*Available records*
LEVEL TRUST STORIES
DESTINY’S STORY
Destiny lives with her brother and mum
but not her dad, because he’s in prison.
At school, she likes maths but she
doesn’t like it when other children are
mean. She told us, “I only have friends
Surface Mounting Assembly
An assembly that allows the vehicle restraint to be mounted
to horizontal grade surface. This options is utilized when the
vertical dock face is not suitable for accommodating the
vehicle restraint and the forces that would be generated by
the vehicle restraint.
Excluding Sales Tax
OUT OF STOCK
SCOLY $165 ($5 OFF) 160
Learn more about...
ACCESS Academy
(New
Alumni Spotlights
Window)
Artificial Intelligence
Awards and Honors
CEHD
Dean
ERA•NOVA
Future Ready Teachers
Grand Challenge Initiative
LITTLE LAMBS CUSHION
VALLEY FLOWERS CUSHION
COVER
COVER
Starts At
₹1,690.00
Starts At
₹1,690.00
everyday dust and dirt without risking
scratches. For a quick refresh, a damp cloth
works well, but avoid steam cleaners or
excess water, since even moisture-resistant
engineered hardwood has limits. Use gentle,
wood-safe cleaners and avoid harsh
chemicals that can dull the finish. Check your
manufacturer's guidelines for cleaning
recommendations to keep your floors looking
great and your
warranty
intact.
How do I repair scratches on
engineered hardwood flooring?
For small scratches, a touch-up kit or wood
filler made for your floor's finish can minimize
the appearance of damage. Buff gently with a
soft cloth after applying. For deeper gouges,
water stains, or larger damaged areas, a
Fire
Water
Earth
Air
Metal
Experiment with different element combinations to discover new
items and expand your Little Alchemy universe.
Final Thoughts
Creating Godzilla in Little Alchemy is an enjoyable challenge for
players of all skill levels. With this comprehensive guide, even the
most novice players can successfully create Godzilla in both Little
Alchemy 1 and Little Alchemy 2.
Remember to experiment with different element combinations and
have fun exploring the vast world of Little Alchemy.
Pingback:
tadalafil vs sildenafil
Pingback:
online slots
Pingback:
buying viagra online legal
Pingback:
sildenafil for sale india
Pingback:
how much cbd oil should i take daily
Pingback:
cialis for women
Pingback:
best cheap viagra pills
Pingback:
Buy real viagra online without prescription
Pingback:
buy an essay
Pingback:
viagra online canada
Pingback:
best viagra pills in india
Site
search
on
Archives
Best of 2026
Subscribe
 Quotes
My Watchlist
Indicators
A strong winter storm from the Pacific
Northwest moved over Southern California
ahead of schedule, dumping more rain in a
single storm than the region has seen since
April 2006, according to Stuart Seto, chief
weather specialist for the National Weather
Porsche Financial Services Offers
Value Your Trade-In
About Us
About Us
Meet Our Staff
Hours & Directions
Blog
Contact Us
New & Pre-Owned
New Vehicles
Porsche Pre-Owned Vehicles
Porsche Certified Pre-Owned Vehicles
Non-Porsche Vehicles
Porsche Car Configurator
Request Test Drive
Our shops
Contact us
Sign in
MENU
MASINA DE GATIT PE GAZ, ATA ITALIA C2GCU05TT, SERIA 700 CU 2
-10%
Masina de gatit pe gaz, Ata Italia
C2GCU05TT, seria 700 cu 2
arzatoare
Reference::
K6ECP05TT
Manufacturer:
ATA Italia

*Work to complete*
Return every record above exactly as it appears.

*Expected output*
LEVEL TRUST STORIES
DESTINY’S STORY
Destiny lives with her brother and mum
but not her dad, because he’s in prison.
At school, she likes maths but she
doesn’t like it when other children are
mean. She told us, “I only have friends
Surface Mounting Assembly
An assembly that allows the vehicle restraint to be mounted
to horizontal grade surface. This options is utilized when the
vertical dock face is not suitable for accommodating the
vehicle restraint and the forces that would be generated by
the vehicle restraint.
Excluding Sales Tax
OUT OF STOCK
SCOLY $165 ($5 OFF) 160
Learn more about...
ACCESS Academy
(New
Alumni Spotlights
Window)
Artificial Intelligence
Awards and Honors
CEHD
Dean
ERA•NOVA
Future Ready Teachers
Grand Challenge Initiative
LITTLE LAMBS CUSHION
VALLEY FLOWERS CUSHION
COVER
COVER
Starts At
₹1,690.00
Starts At
₹1,690.00
everyday dust and dirt without risking
scratches. For a quick refresh, a damp cloth
works well, but avoid steam cleaners or
excess water, since even moisture-resistant
engineered hardwood has limits. Use gentle,
wood-safe cleaners and avoid harsh
chemicals that can dull the finish. Check your
manufacturer's guidelines for cleaning
recommendations to keep your floors looking
great and your
warranty
intact.
How do I repair scratches on
engineered hardwood flooring?
For small scratches, a touch-up kit or wood
filler made for your floor's finish can minimize
the appearance of damage. Buff gently with a
soft cloth after applying. For deeper gouges,
water stains, or larger damaged areas, a
Fire
Water
Earth
Air
Metal
Experiment with different element combinations to discover new
items and expand your Little Alchemy universe.
Final Thoughts
Creating Godzilla in Little Alchemy is an enjoyable challenge for
players of all skill levels. With this comprehensive guide, even the
most novice players can successfully create Godzilla in both Little
Alchemy 1 and Little Alchemy 2.
Remember to experiment with different element combinations and
have fun exploring the vast world of Little Alchemy.
Pingback:
tadalafil vs sildenafil
Pingback:
online slots
Pingback:
buying viagra online legal
Pingback:
sildenafil for sale india
Pingback:
how much cbd oil should i take daily
Pingback:
cialis for women
Pingback:
best cheap viagra pills
Pingback:
Buy real viagra online without prescription
Pingback:
buy an essay
Pingback:
viagra online canada
Pingback:
best viagra pills in india
Site
search
on
Archives
Best of 2026
Subscribe
 Quotes
My Watchlist
Indicators
A strong winter storm from the Pacific
Northwest moved over Southern California
ahead of schedule, dumping more rain in a
single storm than the region has seen since
April 2006, according to Stuart Seto, chief
weather specialist for the National Weather
Porsche Financial Services Offers
Value Your Trade-In
About Us
About Us
Meet Our Staff
Hours & Directions
Blog
Contact Us
New & Pre-Owned
New Vehicles
Porsche Pre-Owned Vehicles
Porsche Certified Pre-Owned Vehicles
Non-Porsche Vehicles
Porsche Car Configurator
Request Test Drive
Our shops
Contact us
Sign in
MENU
MASINA DE GATIT PE GAZ, ATA ITALIA C2GCU05TT, SERIA 700 CU 2
-10%
Masina de gatit pe gaz, Ata Italia
C2GCU05TT, seria 700 cu 2
arzatoare
Reference::
K6ECP05TT
Manufacturer:
ATA Italia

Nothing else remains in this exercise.